Recovering Holocaust Judaica


Apr 10 2013

Schmoozer

Bring It HOMEDid you know that there are thousands of stolen Judaica from Jews in the holocaust being sold in flee markets around Germany and Europe? Aaron Herman spoke with Bill Frankel Director of the new organization Bring It Home which aims to reclaim the stolen Judaica.

Bring it Home began as a simple trip to explore the famous Budapest flea market, Ecseri. In 2007 while visiting the market, , Bill noticed a substantial number of pieces of Judaica on the vendors’ tables.: There were Kiddush cups, Hanukkah menorahs, Shabbat candleholders, Torah yad/pointers, Tzedaka boxes, and much more. There were hundreds of pieces! Every time he would inquire about a piece one the dealer would bring out more and more to show from under his table.

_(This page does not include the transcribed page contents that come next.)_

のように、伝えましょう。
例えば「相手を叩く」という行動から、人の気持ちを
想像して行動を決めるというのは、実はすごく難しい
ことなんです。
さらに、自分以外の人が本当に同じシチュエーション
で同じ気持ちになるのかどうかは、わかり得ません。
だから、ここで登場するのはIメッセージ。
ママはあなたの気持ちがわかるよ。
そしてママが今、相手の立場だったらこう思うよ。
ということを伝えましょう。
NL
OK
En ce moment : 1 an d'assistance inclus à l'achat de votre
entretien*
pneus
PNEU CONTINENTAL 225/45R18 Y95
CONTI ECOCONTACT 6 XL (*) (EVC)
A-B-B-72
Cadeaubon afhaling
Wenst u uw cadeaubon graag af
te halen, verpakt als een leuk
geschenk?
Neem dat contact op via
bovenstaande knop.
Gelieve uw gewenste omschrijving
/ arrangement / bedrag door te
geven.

As he walked around, Bill grew overwhelmed by the large number of pieces and the question of how they had come to be in the dealers’ hands.Where did they come from? There could be no answer other than that they had been takenduring the war as Jews were forced from their homes during the Holocaust. Eventually, these pieces of Judaica had ended up on these dealers’ tables. At that moment, Bill felt that they did not belong in the hands of the dealers, but in the hands of the Jewish Community. He felt like he needed to Bring It Home, to bring the lost Judaica back into the Jewish community to be used as it was originally intended.

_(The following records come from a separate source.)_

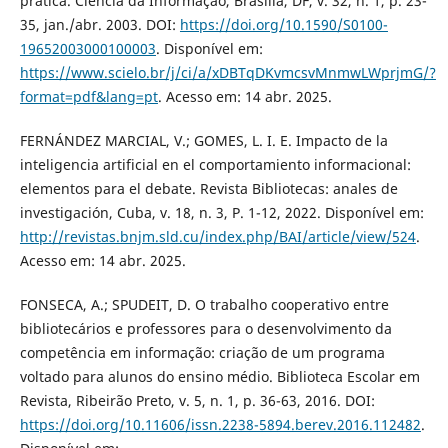
prática. Ciência da Informação, Brasília, DF, v. 32, n. 1, p. 23-
35, jan./abr. 2003. DOI:
https://doi.org/10.1590/S0100-
19652003000100003
. Disponível em:
https://www.scielo.br/j/ci/a/xDBTqDKvmcsvMnmwLWprjmG/?
format=pdf&lang=pt
. Acesso em: 14 abr. 2025.
FERNÁNDEZ MARCIAL, V.; GOMES, L. I. E. Impacto de la
inteligencia artificial en el comportamiento informacional:
elementos para el debate. Revista Bibliotecas: anales de
investigación, Cuba, v. 18, n. 3, P. 1-12, 2022. Disponível em:
http://revistas.bnjm.sld.cu/index.php/BAI/article/view/524
.
Acesso em: 14 abr. 2025.
FONSECA, A.; SPUDEIT, D. O trabalho cooperativo entre
bibliotecários e professores para o desenvolvimento da
competência em informação: criação de um programa
voltado para alunos do ensino médio. Biblioteca Escolar em
Revista, Ribeirão Preto, v. 5, n. 1, p. 36-63, 2016. DOI:
https://doi.org/10.11606/issn.2238-5894.berev.2016.112482
.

Bill decided to create Bring It Home to fund local community members to go into the markets and buy the Judaica, inventory the pieces, and then send them out to the community with the explicit stipulation that the pieces will actually be used – not to be archived or to be displayed in a museum – but to be used as they were intended.

The project is also about keeping the stories of the Jewish communities lost during the Holocaust alive through the artifacts. Each piece will be accompanied by an educational component to connect the recipient (Synagogues, summer camps, Campus Hillels, new immigrants, families still living in the local community) to it’s history, and with information on different traditions, prayers and uses for the Judaica.